Council imposes new restrictions on Rick Chiarelli; councillor may still enter city buildings
In an exclusive interview with CTV News, embattled Coun. Rick Chiarelli says he believes he will be vindicated of the allegations against him.
OTTAWA -- Coun. Rick Chiarelli will still be allowed into Ottawa City Hall and other municipal buildings, but new restrictions imposed on the elected official include sitting away from his Council colleagues during meetings and no say on office spending.
Council approved a series of restrictions on Chiarelli on how he carries out his duties for the final two years of this term of council. City Clerk Rick O'Connor tabled a report outlining restrictions on Chiarelli following the integrity commissioner's report that determined the College Ward Councillor breached sections of the Code of Conduct for Members of Council.
Following up on the recommendation from the integrity commissioner, Council delegated all human resources matters and budgetary approvals in the ward office to the City Clerk.
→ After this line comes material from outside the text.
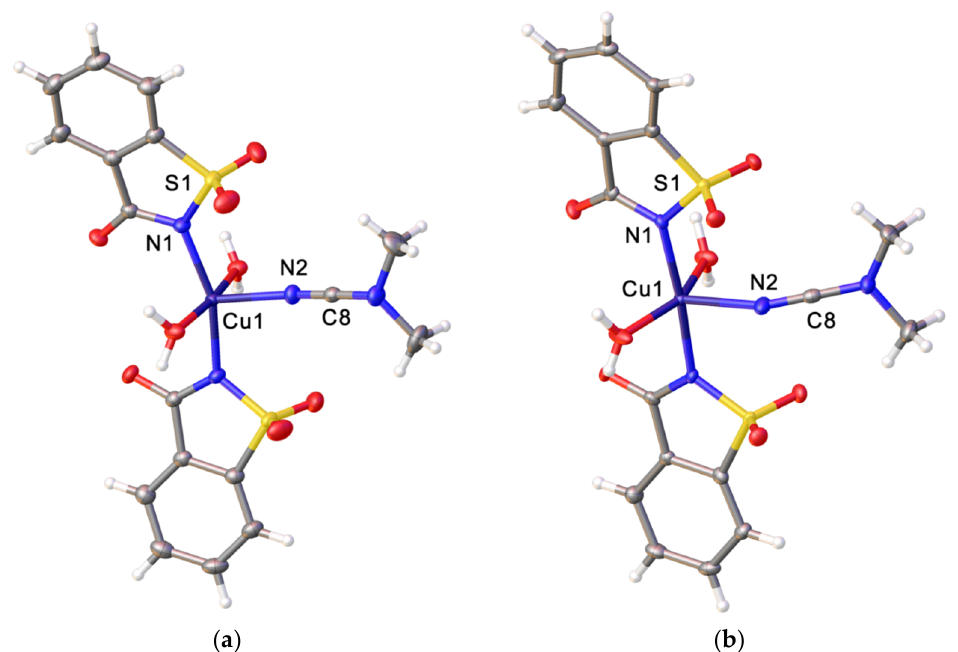
Figure 1. ( a ) Molecular structure of 1 with the atomic numbering. Thermal ellipsoids are given at the 50% probability level. ( b ) Molecular structure of 1 ·2H 2 O with the atomic numbering. Thermal ellipsoids are given at the 50% probability level. The H 2 O of hydration was omitted for clarity.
"This authority would include all matters relating to the hiring, discipline and termination of staff, and addressing other human resources-related matters, including salary progression, vacation leave and overtime," said the report for Council.
The report from the City Clerk's office notes Chiarelli's corporate credit card was suspended two weeks ago when Council accepted the recommendations from the integrity commissioner's office.
Chiarelli will still have a say on spending for traffic calming measures and cash-in-lieu of parkland funds. The report notes those were not subject to the integrity commissioner's recommendation with respect to suspension and delegation of authorities.
While Council asked the city to look at imposing restrictions on Chiarelli's access to city staff in municipal buildings, staff said, there are "no effective means of imposing further restrictions" on access to the buildings.
Staff noted most city facilities are open to the general public and are not controlled-access buildings.
However, when in-person council and committee meetings resume during the COVID-19 pandemic, Chiarelli will not sit next to his colleagues.
"The City Clerk will ensure that the member’s seating location would not be physically near other members of Council but would provide for the Ward 8 Councillor to participate fully in Council meetings," said the report.
Chiarelli will have to notify the clerk's office ahead of time that he is planning to attend an in-person meeting.
Staff in the College Ward Office can ask the City Clerk in writing if they wish to have another member of the office present during any meeting with Chiarelli, and can request all communications be through the corporate email system.
On Nov. 25, Council suspended Chairelli's pay for 180 days following the integrity commissioner's report outlining allegations of harassment and inappropriate behaviour by the veteran councillor towards two former staff members.
On July 15, Council voted to suspend Chiarelli's pay for 270 days following the integrity commissioner's investigation into inappropriate contact towards three women applying for jobs in his office.
Chiarelli has denied the allegations.